The comic strip atop this entry was in my inbox today and upon seeing it, I was instantly reminded of a couple of seagulls whom I've seen "collecting plastics" on Long Beach. A couple of my images featuring this disturbing scenario are posted directly below.
It never ceases to amaze me how people litter (for surely no other creature is leaving plastics behind).
But my words on that subject, as well as any words used in reporting on the truisms and/or dangers regarding littering and its consequences (especially ones related to plastics), are beyond any character limit in blog entries or social media platforms.
What I can do when I see a creature trying to eat plastic, is to attempt to deter him/her from that activity and if he/she subsequently drops the plastic, I can dispose of it properly.
Fortunately, there are numerous numbers of people who care about this issue and who work tirelessly to raise awareness re littering as well raise awareness of the need to be plastic-free.
It is easy to be discouraged by these huge problems, but discouragement is not a substitute for lack of action, for there are steps almost every one can take.

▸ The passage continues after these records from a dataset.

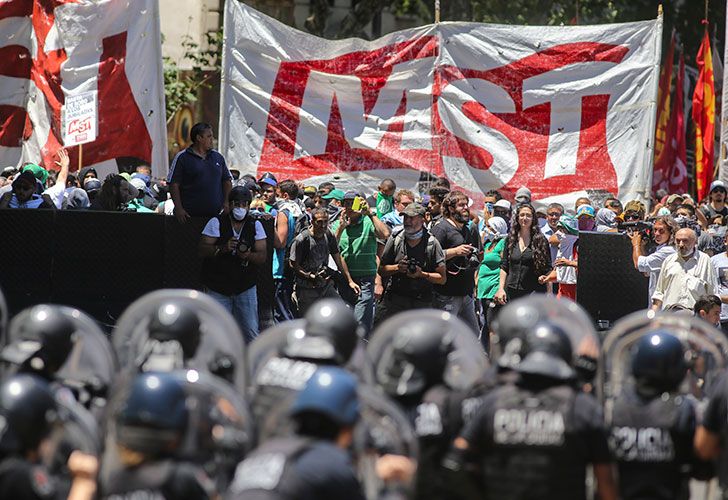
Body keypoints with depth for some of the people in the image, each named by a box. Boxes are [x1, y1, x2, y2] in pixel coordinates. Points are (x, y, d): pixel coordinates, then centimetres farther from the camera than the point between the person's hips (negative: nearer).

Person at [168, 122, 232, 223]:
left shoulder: (218, 157, 15)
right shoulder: (182, 157, 0)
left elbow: (227, 181, 19)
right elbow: (173, 184, -4)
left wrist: (227, 203, 5)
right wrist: (179, 208, -12)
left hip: (216, 214, 4)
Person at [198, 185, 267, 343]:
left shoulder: (255, 225, 5)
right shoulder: (216, 223, -3)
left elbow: (262, 256, 0)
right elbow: (203, 250, -10)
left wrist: (248, 256, -22)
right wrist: (223, 248, -27)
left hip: (245, 288, 2)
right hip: (217, 288, -2)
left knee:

One of these steps is to participate in costal-cleanup activities which take place throughout the world.
As you may recall, dear reader, exactly one year and one month ago today (on September 16th 2017), I volunteered to be part of of one of these initiatives, a costal clean-up effort which was sponsored by NYC Audubon. It was during that event that I witnessed Canadian Geese feasting on plastic bowls and other materials left behind after religious rituals are performed on the coastline of Jamaica Bay in New York City.
This is a small gesture on my part, but with my limited financial resources as well as my limited time due to taking care of health concerns, being involved in an event like the one I've referenced, is an action I can take.
The other indirect action I've taken is to give folks a reason to be concerned about the plight of birds through my book series Words In Our Beak (pictured below).
The stories (which are told from the perspective of a female cardinal) do not directly address environmental concerns, but they do address a number of concerns that avian creatures live with year around. My hopes are that by doing my doing this, people (after reading the books) will be inspired to take up causes related to protecting wildbirds (and all wild life).